If all goes well with permitting and funding, this spring Martha’s Vineyard Community Services will begin operating a community crisis stabilization program (CCSP) in a building located on the grounds of the Martha’s Vineyard Hospital. The program as designed would address the immediate needs of individuals in crisis related to substance abuse and/or mental health issues.

Currently those individuals often spend long hours in the hospital emergency room, sometimes accompanied by a police officer, tieing up medical and public-safety resources. The crisis stabilization program is a much-needed and welcome alternative that will better address this growing problem.

In a story published June 4, “Battling addiction on Martha’s Vineyard,” Dr. Jeffrey Zack, director of emergency medicine at Martha’s Vineyard Hospital, spoke about the big rise in cases related to opiates and heroin.

Dr. Zack said that people often arrived at the emergency room for services the hospital doesn’t provide, which can take up valuable beds, sometimes for days.

“We’re the backstop on the Island, and we won’t turn anyone away,” he told reporter Barry Stringfellow. “That said, we’re not a detox facility or a psychiatric facility.”

As Barry Stringfellow reports this week (“Community Services will open the Island’s first crisis-intervention center”), the new treatment facility is the result of a collaborative effort by Martha’s Vineyard Hospital chief executive officer Tim Walsh and Martha’s Vineyard Community Services executive director Julie Fay to meet an identified community health need.

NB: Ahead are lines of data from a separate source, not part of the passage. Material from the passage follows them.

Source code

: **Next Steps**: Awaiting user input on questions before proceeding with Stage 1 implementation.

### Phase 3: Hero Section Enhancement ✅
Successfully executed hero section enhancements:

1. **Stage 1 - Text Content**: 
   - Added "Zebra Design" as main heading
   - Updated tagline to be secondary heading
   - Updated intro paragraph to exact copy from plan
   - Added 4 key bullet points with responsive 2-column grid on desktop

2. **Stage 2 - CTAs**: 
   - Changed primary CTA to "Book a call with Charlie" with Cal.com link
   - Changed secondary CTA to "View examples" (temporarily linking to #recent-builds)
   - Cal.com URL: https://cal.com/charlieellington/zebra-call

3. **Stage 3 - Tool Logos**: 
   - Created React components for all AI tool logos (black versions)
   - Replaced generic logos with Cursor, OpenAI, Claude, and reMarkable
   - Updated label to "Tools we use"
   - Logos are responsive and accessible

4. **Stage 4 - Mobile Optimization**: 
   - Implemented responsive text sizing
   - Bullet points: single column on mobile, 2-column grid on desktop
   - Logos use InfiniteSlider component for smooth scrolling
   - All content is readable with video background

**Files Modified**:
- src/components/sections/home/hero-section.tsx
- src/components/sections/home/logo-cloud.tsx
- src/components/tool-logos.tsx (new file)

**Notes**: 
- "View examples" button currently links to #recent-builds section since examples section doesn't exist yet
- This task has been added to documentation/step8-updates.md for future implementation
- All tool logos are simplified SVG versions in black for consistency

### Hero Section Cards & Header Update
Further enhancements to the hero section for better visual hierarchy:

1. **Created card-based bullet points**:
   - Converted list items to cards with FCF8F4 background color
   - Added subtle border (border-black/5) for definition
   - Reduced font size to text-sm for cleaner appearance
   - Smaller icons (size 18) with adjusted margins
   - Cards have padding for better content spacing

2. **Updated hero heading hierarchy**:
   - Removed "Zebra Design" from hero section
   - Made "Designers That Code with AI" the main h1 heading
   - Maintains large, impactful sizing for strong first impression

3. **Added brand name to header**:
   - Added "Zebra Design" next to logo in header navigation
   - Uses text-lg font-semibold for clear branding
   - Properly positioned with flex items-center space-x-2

The hospital will give a house, now used by its billing department and known by its distinctive siding as the red house, to Community Services. Once renovations are complete, the house will include individual therapy rooms, a group therapy room, and crisis-stabilization beds. More important, it will provide an intermediate step that could be the difference between an individual remaining on-Island or being sent to an off-Island facility by ambulance, a costly proposition.

The announcement of a CCSP on the hospital campus dovetails nicely with the news last week that the hospital is constructing a walk-in clinic that will provide an alternative for people not in need of emergency care who now utilize the ER. The hospital and Community Services are on the right track.

The CCSP will not address the needs of every individual. Some will still need to be sent to mainland facilities better equipped to provide long-term care in a closely supervised environment. But it is an example of how the Island’s largest health-care provider and its largest social services agency can work together to benefit the community as a whole.

It will be up to generous Islanders to help Community Services meet its CCSP funding goal.